Déclaration by Cartier

As a self-confessed Jean-Claude Ellena tragic, it is interesting to smell what is considered some of his earlier works, especially observing his transparent style as it grows and develops with confidence – becoming more and more obviously transparent in nature. It becomes apparent that there is a lot of self-referencing to be found: noticing particularly how Ellena produces slight modulation with every new incarnation of the same style. His scents can be classified into thematic genres, continually reflective of his own rigorousness towards producing perfumes of character – often defined by transparency and weightlessness; structurally confident and solid with contents that are minimal and laconic.

Déclaration falls into one of Ellena’s few genres in which I have dubbed the spice-dredged woods. These are defined with a pungent, sizzling spice inflection (cumin in most cases) tamed of their edge; still assertive and diffusive, on a base of woods that are crystalline and transparent. At once heavy and sparse in its substance.

This genre is also most susceptible to being the category which smells the most similar across the board, with often only negligible differences between them. For instance, smelling Angeliques Sous La Pluie (Frederic Malle, 2000) next to Déclaration (Cartier, 1998) reveals that they bare an inextricable Ellena signature of spice-dredged woods. The former is more aromatic, moving towards a medicinal herbal crunch: angelica and juniper being the main culprits. Déclaration in contrast plays with olfactory balance, all at once spicy, woody, and fresh.

Declaration Cartier © 2016 Liam Sardea

© 2016 Liam Sardea


Too complex to confine itself merely to a woody, spiced, citrus, or herbal category – Déclaration instead effortlessly fills the required spaces within all of them, delivering a supremely complex eau, where the notes begin to separate when one focuses their attention on them. 

The narrowed cedar profile achieved through Iso E Super within Déclaration creates a frigid delicacy when combined with the cool spice of cardamom, translating itself into crispness tied with wet vegetal spice. The addition of ISO E Super is clever, aiding tremendously in this clarified style of perfume.
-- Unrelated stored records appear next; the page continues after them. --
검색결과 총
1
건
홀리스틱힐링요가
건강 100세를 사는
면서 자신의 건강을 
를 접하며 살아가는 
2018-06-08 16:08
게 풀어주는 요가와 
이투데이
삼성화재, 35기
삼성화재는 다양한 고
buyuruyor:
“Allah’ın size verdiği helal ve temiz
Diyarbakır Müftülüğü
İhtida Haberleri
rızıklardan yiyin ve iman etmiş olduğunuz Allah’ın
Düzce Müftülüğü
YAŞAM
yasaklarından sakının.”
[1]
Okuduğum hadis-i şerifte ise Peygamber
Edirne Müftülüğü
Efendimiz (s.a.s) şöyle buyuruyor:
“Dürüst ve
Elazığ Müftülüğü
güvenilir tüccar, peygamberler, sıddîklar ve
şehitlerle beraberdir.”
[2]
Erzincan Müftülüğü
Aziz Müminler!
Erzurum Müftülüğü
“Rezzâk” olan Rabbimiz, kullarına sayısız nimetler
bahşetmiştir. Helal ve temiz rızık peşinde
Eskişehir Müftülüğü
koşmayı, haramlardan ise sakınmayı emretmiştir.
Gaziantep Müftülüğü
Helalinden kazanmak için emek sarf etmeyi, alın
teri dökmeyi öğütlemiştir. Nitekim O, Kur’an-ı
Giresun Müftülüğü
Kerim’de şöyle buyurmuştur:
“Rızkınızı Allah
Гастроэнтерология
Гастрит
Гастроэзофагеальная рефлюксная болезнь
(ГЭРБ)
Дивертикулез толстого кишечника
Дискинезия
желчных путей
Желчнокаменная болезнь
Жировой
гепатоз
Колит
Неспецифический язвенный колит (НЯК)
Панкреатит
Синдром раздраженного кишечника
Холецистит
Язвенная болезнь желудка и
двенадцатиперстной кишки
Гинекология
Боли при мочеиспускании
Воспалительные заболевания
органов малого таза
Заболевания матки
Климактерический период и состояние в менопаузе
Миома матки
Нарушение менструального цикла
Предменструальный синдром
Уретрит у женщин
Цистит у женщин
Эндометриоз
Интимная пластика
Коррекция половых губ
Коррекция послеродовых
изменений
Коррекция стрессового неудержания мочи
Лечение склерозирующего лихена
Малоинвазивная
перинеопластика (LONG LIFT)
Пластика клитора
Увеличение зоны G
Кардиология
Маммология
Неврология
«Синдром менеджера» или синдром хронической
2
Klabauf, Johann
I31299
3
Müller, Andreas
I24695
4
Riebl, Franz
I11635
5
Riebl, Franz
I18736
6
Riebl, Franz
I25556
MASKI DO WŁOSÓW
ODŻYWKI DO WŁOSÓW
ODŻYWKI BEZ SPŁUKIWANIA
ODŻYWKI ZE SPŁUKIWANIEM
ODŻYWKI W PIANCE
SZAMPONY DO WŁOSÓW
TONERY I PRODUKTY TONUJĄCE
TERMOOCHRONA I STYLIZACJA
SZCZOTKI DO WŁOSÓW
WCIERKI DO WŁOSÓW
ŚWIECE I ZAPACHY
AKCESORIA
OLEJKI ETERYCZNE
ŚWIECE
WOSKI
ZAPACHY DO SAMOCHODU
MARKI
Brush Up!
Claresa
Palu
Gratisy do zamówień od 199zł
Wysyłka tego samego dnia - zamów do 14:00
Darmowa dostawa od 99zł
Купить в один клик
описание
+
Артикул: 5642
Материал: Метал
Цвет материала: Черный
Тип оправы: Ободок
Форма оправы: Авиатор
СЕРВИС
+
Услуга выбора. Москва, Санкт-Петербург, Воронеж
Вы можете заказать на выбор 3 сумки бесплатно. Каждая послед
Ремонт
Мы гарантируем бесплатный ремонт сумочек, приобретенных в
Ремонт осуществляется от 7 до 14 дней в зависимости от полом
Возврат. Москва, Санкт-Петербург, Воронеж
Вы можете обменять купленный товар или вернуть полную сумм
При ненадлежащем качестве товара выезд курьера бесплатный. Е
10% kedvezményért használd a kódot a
Woody with impressions of pepper, amber and lime hard candy, Iso E Super as a fixitive allows construction on top of this: further fragrant additions whilst achieving a potent transparency of the base; minimal transitions.

This is a cedar wood base made from stacked sheets of thin glass panes. One can inhale and inspect this fragrance, yet find that it never seems to stop at a base or offer a sense of resonance. That’s not to say this fragrance has a never-ending quality, in that it is not a scent encased in a clear sense of structure, because it is. Rather, Déclaration is like smelling a möbius strip: top, middle, bottom, top, middle, bottom, in an endless cycle – painstakingly exhilarated through clarity, and not at once blurred as that suggests unclarity, but rather, clean and seamless. 

Déclaration is lucid and gaseous, spreading itself generously all over the confines of its structure and reaching its very limits (for an Ellena work without apparent limits, visit Osmanthe Yunnan, 2004). Within this, luminous bitter orange is paired with cumin, an Ellena hallmark (Cologne Bigarade, 2001; Terre d’Hermes Eau Tres Fraiche, 2014), however here it is fused with a strong sense of floralcy and a stronger current of warm, pastel spices – ginger, coriander seed, leather, tea, neroli, cinnamon.

Whilst appearing to be stylistically minimal, Déclaration is quite complex; a fluid belonging to the 1990s camp of fragrance defined by refined construction and an attempt to champion the ozonic oceanic styles fixated with opacity and musks, instead turning to loaded fragrances surged with minimalistic styling: dusky, transparent, clean.

Others in this style: Feminite du Bois (Shiseido, 1992), Dolce Vita (Dior, 1994), and Comme des Garçons (Comme des Garçons, 1994). All generous in Iso E Super.

Ellena however seems to have not escaped this mindset, instead further refining this 1990s concept by projecting it into the twenty-first century with reworked Iso E Super adornments: minerality, new spices and aromatics (paprika, pimento, patchouli, oakmoss), and a more courageous minimalism. Postmodern transparency. See: Poivre Samarcande (2004), Paprika Brasil (2004), Terre d’Hermes (2006), and Épice Marine (2013).

Perfumed Glass. Depth within simplicity.